When putting away leftovers, divide them into small portions, covered in shallow containers. If perishable foods have been left at room temperature for two hours or more, throw them away. Food sitting out at temperatures hotter than 90 degrees for more than an hour need to be thrown away.

People at higher risk of food poisoning are those age 65 and older, children younger than age 5, people with weakened immune systems and pregnant women.

“I think people sometimes forget that fruits and vegetables are common carriers of foodborne illness, too. People associate it with mayonnaise, eggs and meat, but cut, fresh melon, tomatoes and leafy greens are also foods that are well known to have contamination in them, so it’s really important to keep those foods cold as well,” Large said.

Chavez added that it’s always important to wash fruits and veggies in cold water before eating.

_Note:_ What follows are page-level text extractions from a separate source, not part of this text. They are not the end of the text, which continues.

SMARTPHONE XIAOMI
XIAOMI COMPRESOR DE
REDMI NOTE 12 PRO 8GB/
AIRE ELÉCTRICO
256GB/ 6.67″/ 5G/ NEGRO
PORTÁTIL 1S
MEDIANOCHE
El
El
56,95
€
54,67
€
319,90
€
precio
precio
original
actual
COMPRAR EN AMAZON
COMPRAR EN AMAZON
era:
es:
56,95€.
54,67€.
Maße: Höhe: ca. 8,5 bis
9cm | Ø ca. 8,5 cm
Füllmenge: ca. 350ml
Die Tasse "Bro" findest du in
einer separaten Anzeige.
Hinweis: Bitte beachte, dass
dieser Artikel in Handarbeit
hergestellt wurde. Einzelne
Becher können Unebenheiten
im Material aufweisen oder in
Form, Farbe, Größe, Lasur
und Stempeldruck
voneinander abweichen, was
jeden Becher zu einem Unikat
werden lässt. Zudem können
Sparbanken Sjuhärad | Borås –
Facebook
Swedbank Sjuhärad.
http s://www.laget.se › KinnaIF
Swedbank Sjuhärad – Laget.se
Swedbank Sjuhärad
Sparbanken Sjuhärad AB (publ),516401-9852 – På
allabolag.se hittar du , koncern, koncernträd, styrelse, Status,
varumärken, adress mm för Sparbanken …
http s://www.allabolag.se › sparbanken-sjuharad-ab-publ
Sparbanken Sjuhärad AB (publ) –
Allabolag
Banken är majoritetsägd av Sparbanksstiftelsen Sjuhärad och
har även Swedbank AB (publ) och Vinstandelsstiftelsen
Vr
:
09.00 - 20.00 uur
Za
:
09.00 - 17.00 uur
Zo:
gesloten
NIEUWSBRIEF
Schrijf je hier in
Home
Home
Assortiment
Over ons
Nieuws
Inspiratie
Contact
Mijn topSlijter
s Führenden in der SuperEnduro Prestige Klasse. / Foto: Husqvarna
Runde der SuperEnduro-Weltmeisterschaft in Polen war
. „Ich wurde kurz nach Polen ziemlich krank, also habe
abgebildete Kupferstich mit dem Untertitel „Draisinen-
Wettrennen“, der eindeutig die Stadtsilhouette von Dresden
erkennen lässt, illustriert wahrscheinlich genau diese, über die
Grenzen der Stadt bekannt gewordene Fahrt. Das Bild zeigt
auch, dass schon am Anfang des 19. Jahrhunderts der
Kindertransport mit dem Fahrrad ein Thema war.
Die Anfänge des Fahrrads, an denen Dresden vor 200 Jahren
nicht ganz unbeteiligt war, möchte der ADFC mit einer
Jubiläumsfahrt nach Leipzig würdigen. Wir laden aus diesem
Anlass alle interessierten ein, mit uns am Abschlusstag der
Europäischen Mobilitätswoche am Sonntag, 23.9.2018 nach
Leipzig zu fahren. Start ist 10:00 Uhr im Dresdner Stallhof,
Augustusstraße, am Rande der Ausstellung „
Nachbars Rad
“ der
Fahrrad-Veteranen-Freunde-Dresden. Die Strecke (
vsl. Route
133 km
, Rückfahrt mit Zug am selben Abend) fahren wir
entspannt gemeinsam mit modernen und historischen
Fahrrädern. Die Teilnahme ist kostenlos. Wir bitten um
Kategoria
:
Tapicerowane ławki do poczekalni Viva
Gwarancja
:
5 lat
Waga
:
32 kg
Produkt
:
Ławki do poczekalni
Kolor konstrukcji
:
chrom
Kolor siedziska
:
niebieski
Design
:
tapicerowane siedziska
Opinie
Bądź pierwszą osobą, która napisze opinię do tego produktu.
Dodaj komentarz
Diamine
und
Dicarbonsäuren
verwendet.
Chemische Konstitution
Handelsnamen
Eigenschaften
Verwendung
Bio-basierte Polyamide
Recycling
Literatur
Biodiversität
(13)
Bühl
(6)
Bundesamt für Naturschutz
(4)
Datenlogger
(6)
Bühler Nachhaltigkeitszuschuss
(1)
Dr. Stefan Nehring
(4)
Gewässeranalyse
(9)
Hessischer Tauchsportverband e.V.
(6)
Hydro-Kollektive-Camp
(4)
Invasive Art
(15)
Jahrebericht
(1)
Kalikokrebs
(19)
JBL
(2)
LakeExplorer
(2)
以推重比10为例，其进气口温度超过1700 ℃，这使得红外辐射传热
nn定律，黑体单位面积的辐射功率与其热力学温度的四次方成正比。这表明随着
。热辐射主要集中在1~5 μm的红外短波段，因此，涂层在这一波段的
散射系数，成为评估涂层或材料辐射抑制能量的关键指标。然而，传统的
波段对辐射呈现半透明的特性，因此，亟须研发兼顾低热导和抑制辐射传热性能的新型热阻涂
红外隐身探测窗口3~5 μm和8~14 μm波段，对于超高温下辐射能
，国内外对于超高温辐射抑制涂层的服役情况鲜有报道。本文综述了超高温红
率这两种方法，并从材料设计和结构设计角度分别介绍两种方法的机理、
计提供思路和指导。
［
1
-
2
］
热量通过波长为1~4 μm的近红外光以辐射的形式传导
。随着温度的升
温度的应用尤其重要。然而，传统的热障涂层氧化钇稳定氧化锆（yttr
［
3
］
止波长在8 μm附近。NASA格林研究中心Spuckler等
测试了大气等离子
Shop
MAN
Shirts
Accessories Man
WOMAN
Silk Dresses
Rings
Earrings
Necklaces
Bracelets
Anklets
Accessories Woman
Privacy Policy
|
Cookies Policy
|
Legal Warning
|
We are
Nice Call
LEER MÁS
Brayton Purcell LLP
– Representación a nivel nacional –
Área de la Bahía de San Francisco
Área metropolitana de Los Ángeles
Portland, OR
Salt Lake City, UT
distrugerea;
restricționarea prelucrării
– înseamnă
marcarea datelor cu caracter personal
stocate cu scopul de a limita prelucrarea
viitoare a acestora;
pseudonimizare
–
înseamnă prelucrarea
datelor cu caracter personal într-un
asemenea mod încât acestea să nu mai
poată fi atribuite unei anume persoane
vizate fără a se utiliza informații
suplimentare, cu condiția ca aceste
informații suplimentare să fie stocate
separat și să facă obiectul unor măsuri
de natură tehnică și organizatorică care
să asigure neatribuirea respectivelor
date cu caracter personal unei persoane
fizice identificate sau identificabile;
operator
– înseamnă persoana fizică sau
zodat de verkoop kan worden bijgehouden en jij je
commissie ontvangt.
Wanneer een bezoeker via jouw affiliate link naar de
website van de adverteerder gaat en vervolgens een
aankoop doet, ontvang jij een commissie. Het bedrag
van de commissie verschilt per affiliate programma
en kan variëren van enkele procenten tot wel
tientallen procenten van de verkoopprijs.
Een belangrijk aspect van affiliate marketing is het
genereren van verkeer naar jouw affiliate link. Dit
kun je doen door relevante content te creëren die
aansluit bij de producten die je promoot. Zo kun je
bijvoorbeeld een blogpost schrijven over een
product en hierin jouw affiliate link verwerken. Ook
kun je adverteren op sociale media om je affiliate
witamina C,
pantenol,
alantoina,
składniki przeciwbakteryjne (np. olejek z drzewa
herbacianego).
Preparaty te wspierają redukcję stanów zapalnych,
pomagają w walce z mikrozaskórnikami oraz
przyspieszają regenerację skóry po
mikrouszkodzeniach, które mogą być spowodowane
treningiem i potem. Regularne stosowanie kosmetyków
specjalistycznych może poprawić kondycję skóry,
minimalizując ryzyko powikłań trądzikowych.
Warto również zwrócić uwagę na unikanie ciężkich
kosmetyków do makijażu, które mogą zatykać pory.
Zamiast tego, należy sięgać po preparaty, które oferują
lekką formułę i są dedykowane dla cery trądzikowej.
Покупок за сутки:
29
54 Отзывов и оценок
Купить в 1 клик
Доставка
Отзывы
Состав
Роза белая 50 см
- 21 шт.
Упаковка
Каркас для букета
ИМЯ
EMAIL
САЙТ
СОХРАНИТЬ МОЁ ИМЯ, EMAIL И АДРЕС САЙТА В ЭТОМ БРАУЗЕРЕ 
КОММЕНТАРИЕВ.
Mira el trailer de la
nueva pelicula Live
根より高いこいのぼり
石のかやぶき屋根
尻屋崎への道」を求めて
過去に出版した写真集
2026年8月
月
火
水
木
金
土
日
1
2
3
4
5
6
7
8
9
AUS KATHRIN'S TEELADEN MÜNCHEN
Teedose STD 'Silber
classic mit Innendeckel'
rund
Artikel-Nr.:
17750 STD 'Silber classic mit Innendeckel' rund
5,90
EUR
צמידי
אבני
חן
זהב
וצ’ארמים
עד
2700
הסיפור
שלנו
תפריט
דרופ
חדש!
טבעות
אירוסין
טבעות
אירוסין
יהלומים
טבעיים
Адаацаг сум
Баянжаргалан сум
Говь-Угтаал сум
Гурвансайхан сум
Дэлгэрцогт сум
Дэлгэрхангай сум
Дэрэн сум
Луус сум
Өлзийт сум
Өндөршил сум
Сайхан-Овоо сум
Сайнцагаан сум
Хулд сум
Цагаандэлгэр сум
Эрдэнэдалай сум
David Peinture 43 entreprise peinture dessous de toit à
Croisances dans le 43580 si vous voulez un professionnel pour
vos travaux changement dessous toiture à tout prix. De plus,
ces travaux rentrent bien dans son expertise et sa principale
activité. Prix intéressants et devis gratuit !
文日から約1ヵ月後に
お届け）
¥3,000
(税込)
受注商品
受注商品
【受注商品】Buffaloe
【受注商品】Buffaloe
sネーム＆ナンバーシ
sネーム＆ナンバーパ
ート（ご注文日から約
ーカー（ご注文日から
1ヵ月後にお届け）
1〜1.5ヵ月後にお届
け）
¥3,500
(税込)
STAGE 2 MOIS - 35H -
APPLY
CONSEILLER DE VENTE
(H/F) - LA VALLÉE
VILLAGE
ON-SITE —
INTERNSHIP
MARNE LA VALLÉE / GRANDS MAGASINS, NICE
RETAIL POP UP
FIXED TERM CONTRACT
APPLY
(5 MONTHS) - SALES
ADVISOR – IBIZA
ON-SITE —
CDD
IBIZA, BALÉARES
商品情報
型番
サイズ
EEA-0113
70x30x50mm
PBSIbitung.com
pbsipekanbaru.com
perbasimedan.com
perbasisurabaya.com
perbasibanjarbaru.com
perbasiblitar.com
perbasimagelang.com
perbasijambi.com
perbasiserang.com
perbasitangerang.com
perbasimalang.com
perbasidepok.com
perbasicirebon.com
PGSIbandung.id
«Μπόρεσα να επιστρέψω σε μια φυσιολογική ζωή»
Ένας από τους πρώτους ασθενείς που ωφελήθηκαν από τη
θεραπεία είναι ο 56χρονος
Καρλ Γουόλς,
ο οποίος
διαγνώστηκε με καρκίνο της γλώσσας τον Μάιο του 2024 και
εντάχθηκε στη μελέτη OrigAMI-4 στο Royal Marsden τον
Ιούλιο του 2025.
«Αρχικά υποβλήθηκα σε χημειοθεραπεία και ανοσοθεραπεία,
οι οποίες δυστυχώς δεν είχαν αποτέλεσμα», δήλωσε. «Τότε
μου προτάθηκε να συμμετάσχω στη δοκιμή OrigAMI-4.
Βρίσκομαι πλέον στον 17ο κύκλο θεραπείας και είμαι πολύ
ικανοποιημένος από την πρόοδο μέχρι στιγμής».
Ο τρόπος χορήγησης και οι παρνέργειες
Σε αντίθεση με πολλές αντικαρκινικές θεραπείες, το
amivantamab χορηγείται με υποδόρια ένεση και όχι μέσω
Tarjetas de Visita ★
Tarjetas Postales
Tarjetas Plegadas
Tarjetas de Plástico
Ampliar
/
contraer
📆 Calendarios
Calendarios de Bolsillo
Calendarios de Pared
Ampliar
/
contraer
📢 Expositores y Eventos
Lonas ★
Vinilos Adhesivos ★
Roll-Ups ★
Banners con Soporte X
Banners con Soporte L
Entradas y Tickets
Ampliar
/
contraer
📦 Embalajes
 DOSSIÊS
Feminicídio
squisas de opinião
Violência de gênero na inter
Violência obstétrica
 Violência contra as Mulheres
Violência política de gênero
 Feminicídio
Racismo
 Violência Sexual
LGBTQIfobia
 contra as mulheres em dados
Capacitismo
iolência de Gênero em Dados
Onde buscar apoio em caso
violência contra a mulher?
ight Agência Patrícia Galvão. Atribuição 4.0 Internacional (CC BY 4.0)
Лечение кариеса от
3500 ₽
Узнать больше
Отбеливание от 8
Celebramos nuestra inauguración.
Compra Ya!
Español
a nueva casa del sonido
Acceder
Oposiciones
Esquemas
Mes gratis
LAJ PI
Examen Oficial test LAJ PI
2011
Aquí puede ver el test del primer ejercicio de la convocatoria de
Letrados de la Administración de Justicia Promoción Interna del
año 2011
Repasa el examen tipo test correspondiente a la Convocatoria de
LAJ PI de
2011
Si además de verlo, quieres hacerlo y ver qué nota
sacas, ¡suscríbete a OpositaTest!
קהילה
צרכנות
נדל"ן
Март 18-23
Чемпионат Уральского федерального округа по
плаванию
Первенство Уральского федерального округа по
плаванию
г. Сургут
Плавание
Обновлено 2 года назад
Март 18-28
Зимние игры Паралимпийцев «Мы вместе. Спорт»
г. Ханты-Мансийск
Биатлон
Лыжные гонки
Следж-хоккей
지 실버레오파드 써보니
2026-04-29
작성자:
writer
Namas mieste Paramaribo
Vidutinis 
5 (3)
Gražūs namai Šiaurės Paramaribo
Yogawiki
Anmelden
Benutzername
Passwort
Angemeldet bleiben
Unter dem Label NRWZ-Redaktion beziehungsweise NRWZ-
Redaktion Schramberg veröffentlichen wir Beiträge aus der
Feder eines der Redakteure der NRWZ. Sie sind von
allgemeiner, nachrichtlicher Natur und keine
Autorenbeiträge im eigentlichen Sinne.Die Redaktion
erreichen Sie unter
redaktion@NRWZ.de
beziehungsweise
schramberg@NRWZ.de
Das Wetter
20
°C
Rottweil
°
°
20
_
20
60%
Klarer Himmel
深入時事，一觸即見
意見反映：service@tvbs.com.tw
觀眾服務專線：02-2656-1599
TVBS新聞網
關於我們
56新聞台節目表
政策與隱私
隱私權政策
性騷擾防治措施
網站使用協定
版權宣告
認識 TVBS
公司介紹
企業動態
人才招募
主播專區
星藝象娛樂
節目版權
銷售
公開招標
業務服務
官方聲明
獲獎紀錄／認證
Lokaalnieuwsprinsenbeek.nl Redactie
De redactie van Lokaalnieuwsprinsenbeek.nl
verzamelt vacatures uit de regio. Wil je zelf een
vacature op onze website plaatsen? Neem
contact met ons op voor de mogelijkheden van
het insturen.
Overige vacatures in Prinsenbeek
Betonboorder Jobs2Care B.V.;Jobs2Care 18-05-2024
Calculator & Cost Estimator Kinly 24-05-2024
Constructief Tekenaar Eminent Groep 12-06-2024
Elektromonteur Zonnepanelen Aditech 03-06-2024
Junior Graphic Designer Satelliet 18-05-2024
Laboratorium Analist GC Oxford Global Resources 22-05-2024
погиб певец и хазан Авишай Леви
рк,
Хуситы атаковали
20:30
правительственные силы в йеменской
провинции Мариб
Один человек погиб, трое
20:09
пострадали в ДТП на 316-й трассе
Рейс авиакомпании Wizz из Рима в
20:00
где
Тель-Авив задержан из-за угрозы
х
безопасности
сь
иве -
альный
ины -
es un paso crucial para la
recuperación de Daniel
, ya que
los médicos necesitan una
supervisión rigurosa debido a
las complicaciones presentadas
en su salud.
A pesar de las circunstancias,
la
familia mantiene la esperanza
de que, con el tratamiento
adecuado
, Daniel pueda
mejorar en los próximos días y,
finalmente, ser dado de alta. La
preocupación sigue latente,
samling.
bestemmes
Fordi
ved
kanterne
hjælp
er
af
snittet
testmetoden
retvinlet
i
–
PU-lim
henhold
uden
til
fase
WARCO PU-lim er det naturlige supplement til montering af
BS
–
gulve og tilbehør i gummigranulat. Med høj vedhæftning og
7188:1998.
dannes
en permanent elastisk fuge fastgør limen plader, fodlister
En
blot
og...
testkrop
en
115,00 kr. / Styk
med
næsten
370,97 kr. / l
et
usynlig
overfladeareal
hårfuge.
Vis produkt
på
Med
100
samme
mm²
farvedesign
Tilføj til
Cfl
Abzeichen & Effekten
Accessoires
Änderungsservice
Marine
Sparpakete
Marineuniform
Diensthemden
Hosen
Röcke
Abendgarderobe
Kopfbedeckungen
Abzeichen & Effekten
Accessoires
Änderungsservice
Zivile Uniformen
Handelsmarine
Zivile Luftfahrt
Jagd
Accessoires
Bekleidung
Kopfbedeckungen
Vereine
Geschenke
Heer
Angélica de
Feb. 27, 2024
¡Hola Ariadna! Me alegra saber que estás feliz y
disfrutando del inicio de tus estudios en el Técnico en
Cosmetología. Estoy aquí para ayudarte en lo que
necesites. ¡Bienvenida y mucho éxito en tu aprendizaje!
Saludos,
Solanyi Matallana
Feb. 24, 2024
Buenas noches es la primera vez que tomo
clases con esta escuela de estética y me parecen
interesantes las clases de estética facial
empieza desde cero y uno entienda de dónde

“Also wash your hands before and after washing them to avoid spreading bacteria,” she said.

According to the CDC, pregnant women are 10 times more likely to develop a Listeria (serious bacterial) infection, with pregnant Hispanic women 24 times more likely than other people to get a Listeria infection. This illness can lead to miscarriage, stillbirth or death of a newborn. The CDC estimates Listeria is the third leading cause of death from food poisoning in the United States. About 1,600 people get sick from Listeria each year, and about 260 die from it. The CDC said eating soft cheeses (especially those that are not pasteurized) can put you at risk. These include: queso fresco, queso blanco, queso blando, queso cotija, queso panela, queso ranchero and cuajada en terrón.

When serving desserts in an outdoor setting, consider those that have been pre-baked, such as pies, cookies, cakes and brownies, rather than ones with fresh fruit or cream-based filling or icing. Avoid serving dairy products, which can harbor bacteria when not kept between the 32-40 degrees point.

“After you’ve grilled your meat, maybe keep the grill warm and go back to it with marshmallows to make s’mores,” Large said.